Bioequivalence of Telmi plus V tablet 80/12.5 mg to Micardis plus tablet 80/12.5 mg (telmisartan/hydrochlorothiazide 80/12.5 mg)

Abstract

The aim of this study is to assess the quality of Telmi plus V^® tablet (test formulation) by comparing its pharmacokinetic parameters with Micardis plus^® tablet (reference formulation) in forty healthy Korean male volunteers. Seven subjects were withdrawn during the periods. This study was performed under fasted condition with a randomized, single-dose, 2-period crossover design.
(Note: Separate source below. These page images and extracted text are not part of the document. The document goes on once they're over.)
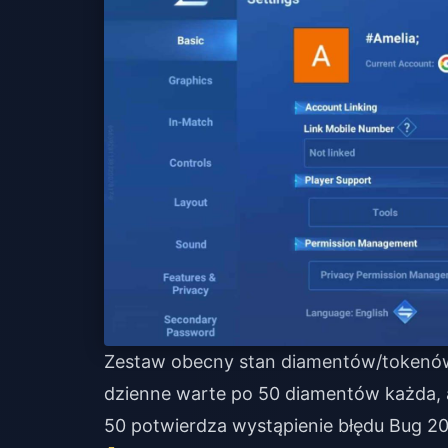
Zestaw obecny stan diamentów/tokenów 
dzienne warte po 50 diamentów każda, a
50 potwierdza wystąpienie błędu Bug 20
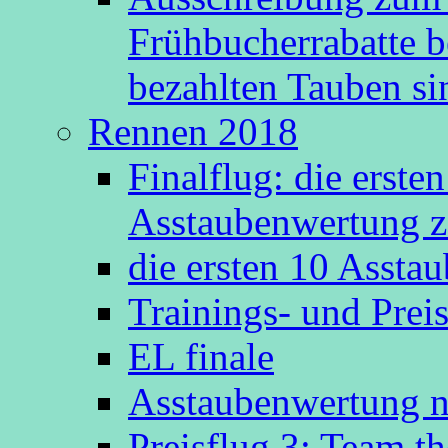
Frühbucherrabatte b
bezahlten Tauben s
Rennen 2018
Finalflug: die erste
Asstaubenwertung z
die ersten 10 Asst
Trainings- und Prei
EL finale
Asstaubenwertung n
Preisflug 3: Team t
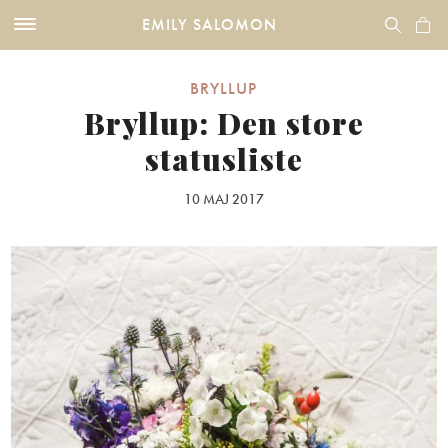
EMILY SALOMON
BRYLLUP
Bryllup: Den store
statusliste
10 MAJ 2017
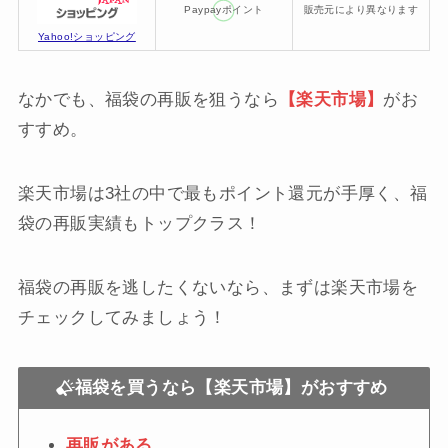
Paypayポイント
販売元により異なります
Yahoo!ショッピング
なかでも、福袋の再販を狙うなら
【楽天市場】
がお
すすめ。
楽天市場は3社の中で最もポイント還元が手厚く、福
袋の再販実績もトップクラス！
福袋の再販を逃したくないなら、まずは楽天市場を
チェックしてみましょう！
福袋を買うなら【楽天市場】がおすすめ
再販がある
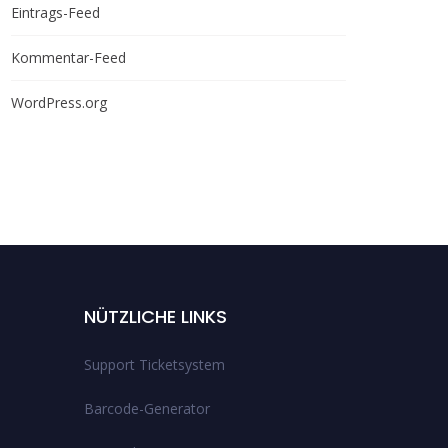
Eintrags-Feed
Kommentar-Feed
WordPress.org
NÜTZLICHE LINKS
Support Ticketsystem
Barcode-Generator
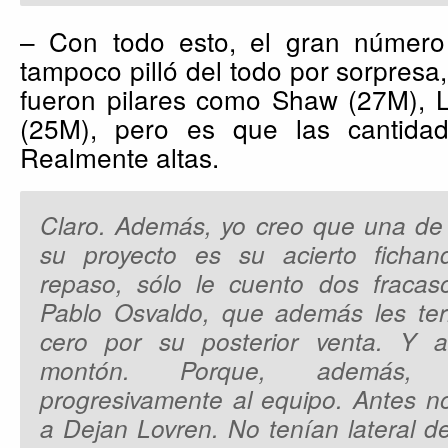
– Con todo esto, el gran número
tampoco pilló del todo por sorpresa
fueron pilares como Shaw (27M), L
(25M), pero es que las cantidad
Realmente altas.
Claro. Además, yo creo que una de l
su proyecto es su acierto fichan
repaso, sólo le cuento dos fraca
Pablo Osvaldo, que además les ter
cero por su posterior venta. Y a
montón. Porque, además, 
progresivamente al equipo. Antes no
a Dejan Lovren. No tenían lateral d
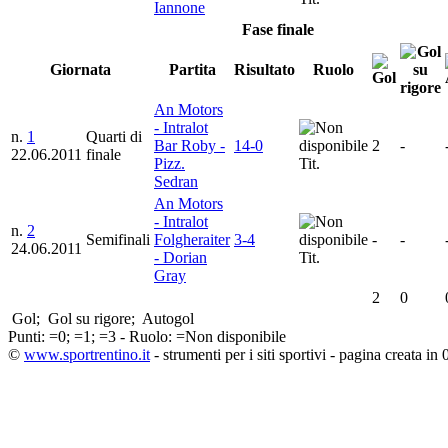
Iannone
Fase finale
Giornata
Partita
Risultato
Ruolo
An Motors
- Intralot
n.
1
Quarti di
Bar Roby -
14-0
2
-
22.06.2011
finale
Pizz.
Tit.
Sedran
An Motors
- Intralot
n.
2
Semifinali
Folgheraiter
3-4
-
-
24.06.2011
- Dorian
Tit.
Gray
2
0
Gol;
Gol su rigore;
Autogol
Punti:
=0;
=1;
=3 - Ruolo:
=Non disponibile
©
www.sportrentino.it
- strumenti per i siti sportivi - pagina creata in 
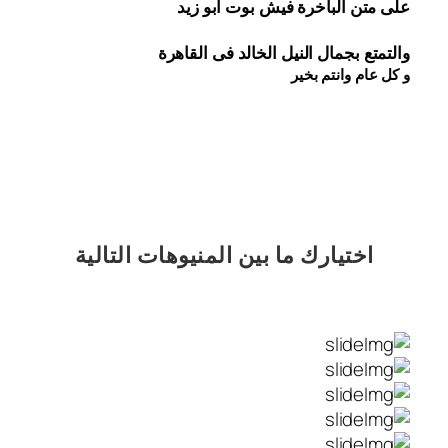
على متن الباخرة 
فيش 
بوت أبو زيد
والتمتع بجمال النيل الخالد فى القاهرة
و كل عام وانتم بخير
اختيارك
ما بين المنيوهات التالية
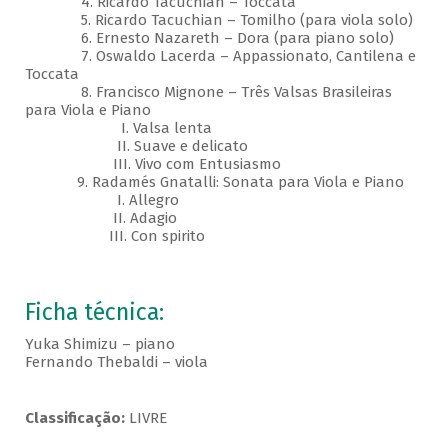
4. Ricardo Tacuchian – Toccata
5. Ricardo Tacuchian – Tomilho (para viola solo)
6. Ernesto Nazareth – Dora (para piano solo)
7. Oswaldo Lacerda – Appassionato, Cantilena e
Toccata
8. Francisco Mignone – Três Valsas Brasileiras
para Viola e Piano
I. Valsa lenta
II. Suave e delicato
III. Vivo com Entusiasmo
9. Radamés Gnatalli: Sonata para Viola e Piano
I. Allegro
II. Adagio
III. Con spirito
Ficha técnica:
Yuka Shimizu – piano
Fernando Thebaldi – viola
Classificação:
LIVRE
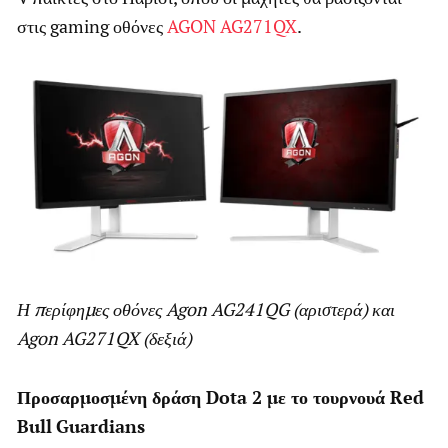
στις gaming οθόνες
AGON AG271QX
.
Η περίφημες οθόνες
Agon
AG
241
QG
(αριστερά) και
Agon
AG
271
QX
(δεξιά)
Προσαρμοσμένη δράση
Dota
2 με το τουρνουά
Red
Bull
Guardians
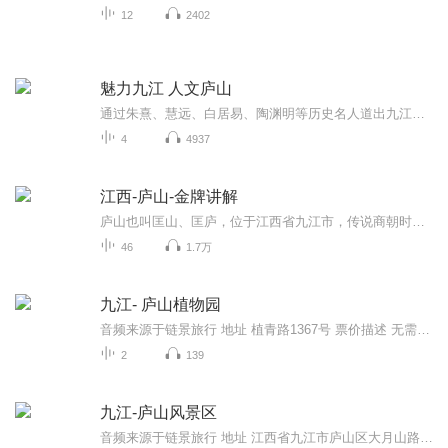
12
2402
魅力九江 人文庐山
通过朱熹、慧远、白居易、陶渊明等历史名人道出九江和庐山的人文历史底蕴的丰厚。阐述出慧远的东林寺代表中国佛教化与佛教中国化的大趋势；白鹿洞书院代表了中国近七百年的宋学大趋势；庐山的牯岭代表西方文化侵入中国的大趋势。
4
4937
江西-庐山-金牌讲解
庐山也叫匡山、匡庐，位于江西省九江市，传说商朝时有匡氏兄弟七人，在这里隐居而得名庐山长约25公里，宽约10公里，主峰汉阳峰，海拔高度1474米。山体呈椭圆形。庐山以雄，奇，险，秀闻名于世，被誉为“人文圣山” ，山上名胜古迹遍布。千百年来，无数文...
46
1.7万
九江- 庐山植物园
音频来源于链景旅行 地址 植青路1367号 票价描述 无需门票。包含于庐山风景名胜区门票内。 开放时间 全天开放 乘车信息 暂无
2
139
九江-庐山风景区
音频来源于链景旅行 地址 江西省九江市庐山区大月山路 票价描述 暂无 开放时间 07:00-19:00 乘车信息 自驾信息： 1、 上海-庐山：（约836km，8小时）沪杭高速—杭州—杭金衢高速—梨温高速—昌九高速（庐山出口）—庐山 。2、 广州-庐山：（约982km，10小...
The dissolution studies of both formulations were conducted using USP apparatus 2 at 75 rpm with 1000 mL of phosphate buffer solution (pH 7.5) at 37 ± 0.5 °C. Forty healthy Korean male volunteers were enrolled in this study with 19–34 years (24.7 ± 3.9), height 164–184 cm (174.9 ± 5.3) and weight 52–85 kg (71.2 ± 9.0). The results of telmisartan were as follows: the mean AUC_0−∞ of reference tablet and test tablet was 3290 ± 2270 and 3080 ± 2010 ng h/mL, respectively; the mean C_max was 674 ± 366 and 612 ± 252 ng/mL, respectively; the mean T_max was 0.92 ± 0.44 and 0.99 ± 0.46 h, respectively. The results of HCTZ were as follows: the mean AUC_0−∞ of reference tablet and test tablet was 525 ± 94.3 and 536 ± 96.8 ng h/mL, respectively; the mean C_max was 90.8 ± 25.4 and 86.2 ± 21.4 ng/mL, respectively; the mean T_max was 1.58 ± 0.60 and 1.78 ± 0.66 h, respectively. The 90 % confidence intervals for geometric mean ratios of test to reference formulation of AUC_0−t and C_max were 0.9132–1.0441 and 0.8579–1.1048 for telmisartan, and 0.9737–1.0713 and 0.8801–1.0326 for HCTZ, respectively. The results of this study in healthy Korean male volunteers showed that the test and reference formulations of 80/12.5 mg telmisartan/hydrochlorothiazide met the MFDA regulatory criteria for bioequivalence. Both formulations were well tolerated, with no serious adverse events reported.